It is a Saturday January 1970… I am 11 years old.
The mail is delivered through our slot in the afternoon. I push my dog aside to get to the pile, searching for one of my horse magazines, and see a letter trimmed in red, white, and blue, addressed to me. My mother takes it out of my hand, and opens it to protect me from the unknown sender. The letter is from a soldier named George stationed at the Army Training Center in Fort Dix, New Jersey. It starts out:
“Hi Carol, well you don’t know who I am but I found an envelope in my locker with your address on it, so I thought I would drop you a line.” He goes on to say that the letter was left by another soldier who previously had his locker. That soldier was my brother’s best friend Jacky. George thought I was Jacky’s girlfriend, and was just looking for a girl to write to…someone who might think of him when she watched the news, or while she was hanging out with her friends. Someone George might imagine was pining for him, waiting for him to come home to her.
But instead it was me, a chubby eleven-year-old with braces, who loved sports and horses. My mother told me to write back to him and explain—that he might still like to have a penpal from home. So I did, and that was the beginning of our unusual relationship. I wrote to Jacky and George that whole year, telling them about each Boston team’s triumphs and trades. There was nothing else to talk about, but I was eleven; I didn’t understand.
In the early days of the war, they would politely reply each month, voicing their outrage at the Sox’s Jim Lomborg being traded, or how many fights were in the latest Bruin’s game. But soon after they arrived in Vietnam, the letters started to change. The peace sign, and the words scribbled, “pray for peace,” started appearing on the backs of the envelopes. They talked about “Charlie,” and rats, and rockets, and skies on fire. Again, I was eleven; I didn’t understand.
My mother started monitoring the letters closely, in fear they might forget they were writing to a child. But now, as I study these letters, it is easy to read between the lines and feel the sadness, despair, and even horror that none of us could understand, unless we were there.
Jacky came home for that Christmas, but we suddenly stopped hearing from George. In November we had sent him a care package with a big Santa sticker pasted on the side of the box. Inside I put one of my horse magazines, a Sports Illustrated, the Red Sox yearbook, a poster of John Havlicheck, my Dad’s bottle of Old Spice, and a picture of me in my Bruin’s jacket. My mother put in the Boston Sunday Globe, and a tin of toll house cookies. It was uncharacteristic for George not to reply, and my mother assumed the worst. To spare me, she told me that he probably had a girlfriend by now, and that he just didn’t have time for our friendship anymore. I believed her, and was even a bit mad at George. The older I got the more I thought about that scenario, and how it probably wasn’t true, that if I went to the Vietnam memorial wall, I would probably see his name. I guess I never wanted to know. I guess a lot of us never wanted to know.

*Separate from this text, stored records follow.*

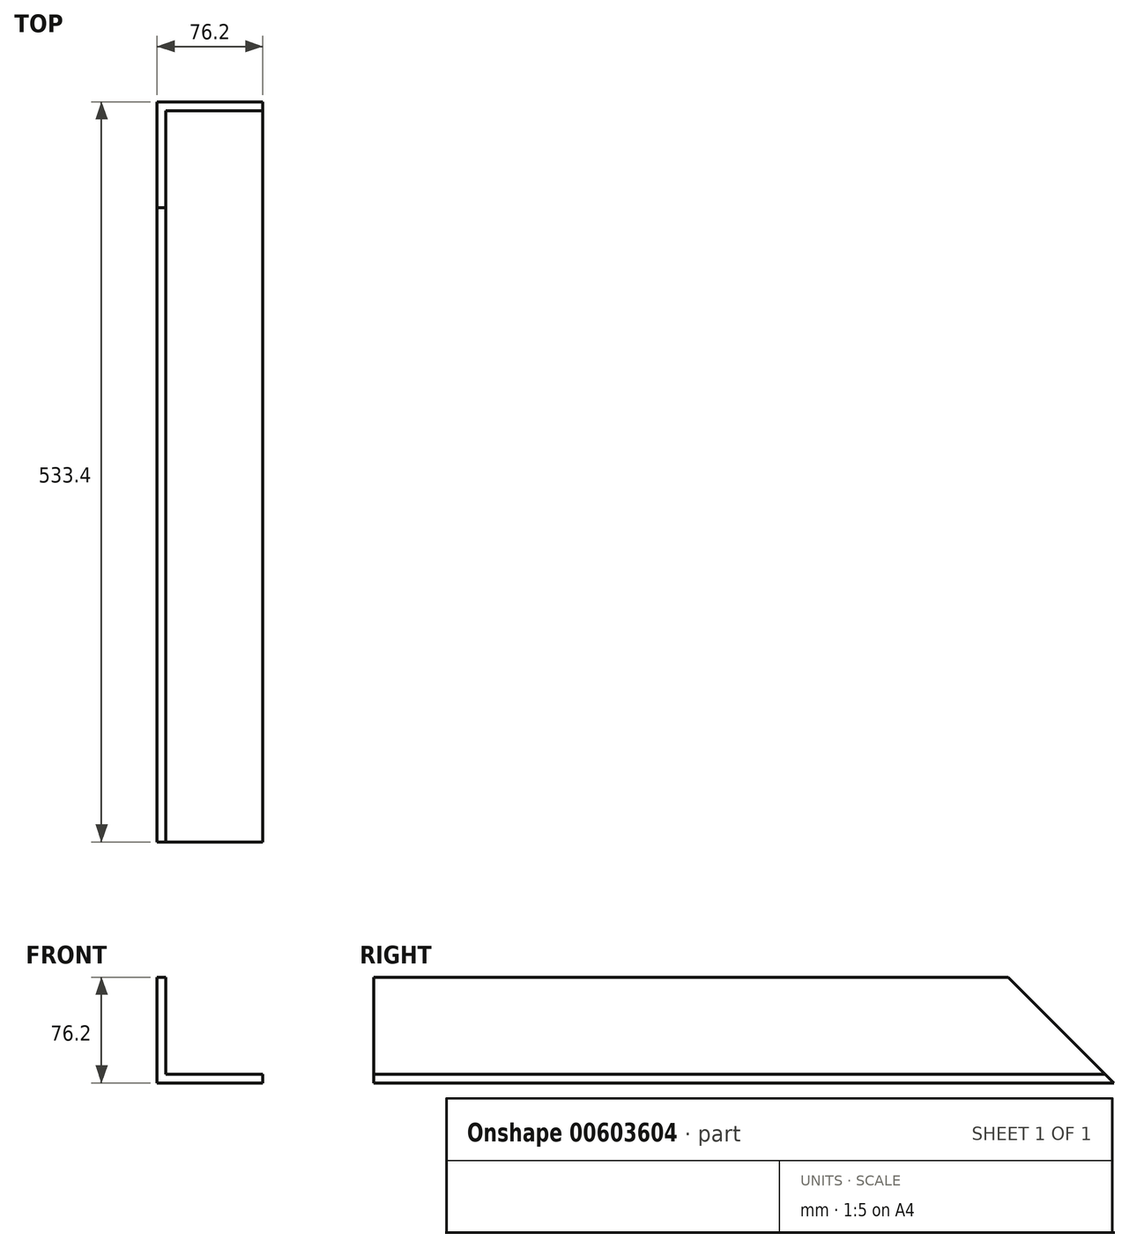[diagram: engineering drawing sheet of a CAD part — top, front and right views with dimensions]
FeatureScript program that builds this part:
annotation { "Feature Type Name" : "Feature", "Feature Type Description" : "" }
export const myFeature = defineFeature(function(context is Context, id is Id, definition is map)
    precondition{}
    {
        {
            var Q0;
            Q0=qCreatedBy(makeId("Front.planeOp"),FACE);
            var sketch = newSketch(context, id + "F0", { "sketchPlane" : qUnion([Q0])});
            skLineSegment(sketch, "E0.bottom", {"start": v(38.1, -38.1) * mm, "end": v(-38.1, -38.1) * mm});
            skLineSegment(sketch, "E0.top", {"start": v(-31.75, 38.1) * mm, "end": v(-38.1, 38.1) * mm});
            skLineSegment(sketch, "E0.left", {"start": v(38.1, -38.1) * mm, "end": v(38.1, -31.75) * mm});
            skLineSegment(sketch, "E0.right", {"start": v(-38.1, -38.1) * mm, "end": v(-38.1, 38.1) * mm});
            skPoint(sketch, "E0.middle", {"position": v(0, 0) * mm});
            skLineSegment(sketch, "E1.0", {"start": v(-31.75, -31.75) * mm, "end": v(-31.75, 38.1) * mm});
            skLineSegment(sketch, "E2.0", {"start": v(38.1, -31.75) * mm, "end": v(-31.75, -31.75) * mm});
            skPoint(sketch, "E3.orphan", {"position": v(38.1, 38.1) * mm});
            skSolve(sketch);
        }
        {
            var Q0;
            Q0 = qSketchRegion(id + "F0", true);
            extrude(context, id + "F1", {"entities" : qUnion([Q0]), "endBound" : BoundingType.SYMMETRIC, "depth" : 533.4 * mm, "offsetDistance" : 25.4 * mm});
        }
        {
            var Q0;
            Q0=makeQuery(id+"F1.opExtrude","SWEPT_FACE",FACE,{"disambiguationData":[OSD([sQuery(id+"F0.wireOp",EDGE,"E0.right")])]});
            var sketch = newSketch(context, id + "F2", { "sketchPlane" : qUnion([Q0])});
            skLineSegment(sketch, "E4", {"start": v(-266.7, -38.1) * mm, "end": v(-190.5, 38.1) * mm});
            skLineSegment(sketch, "E5", {"start": v(-190.5, 38.1) * mm, "end": v(-266.7, 38.1) * mm});
            skLineSegment(sketch, "E6", {"start": v(-266.7, 38.1) * mm, "end": v(-266.7, -38.1) * mm});
            skSolve(sketch);
        }
        {
            var Q0;
            Q0 = qSketchRegion(id + "F2", true);
            extrude(context, id + "F3", {"entities" : qUnion([Q0]), "operationType" : NewBodyOperationType.REMOVE, "oppositeDirection" : true, "depth" : 76.2 * mm, "offsetDistance" : 25.4 * mm});
        }
    });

It is Saturday January 2004. It is 11:00.
My husband Jeff and I are sitting at our kitchen table with our friend Billy, who has stopped by with coffee. Billy was a chopper pilot in Vietnam, and we are discussing the war in Iraq. It is a bitter subject for him, so Jeff starts to talk about a recording project I had been working on to take the conversation somewhere else. I began to talk about the album’s theme, and ultimately the subject really didn’t change. I told him I wanted to do a collection of songs to remind us of what war really is—that when somebody’s darling puts on a uniform, that he or she may never be coming home.
When I told Billy the theme, he began to recite the famous Veteran’s poem, In Flander’s Field. Visibly emotional, he said “you should put that to music, out of respect.” It was clear to me then, what my album would really be about.
Our country has always been divided about war, but ironically it is the casualties of those wars that unite us. No matter what side you are on, what time in history, or what ocean borders you, the loss is still the same. In 1970, I trivialized the war by writing to George and Jacky like they were simply big brothers away at college. But in 2004, it is easy to write a song as I watch the news and see a soldier’s high school picture, while his mother cries into a microphone. At least now I can begin to understand the tragedy. The problem with that is, until we walk in that mother’s shoes, or put on that soldier’s boots, we still don’t really get it. Until we “read between the lines” we don’t have the right to get it.
We can start by facing the walls, looking up at the names, and then praying for peace.
My album will be dedicated to my father, Jeff’s father, Kevin’s father, Mary’s brother, Noreen’s husband, Katy’s uncle, Michael’s best friend, Dawne’s cousin, Brian’s sister, Emma’s grandfather, Henry’s son, Carol’s penpal………Somebody’s Darling.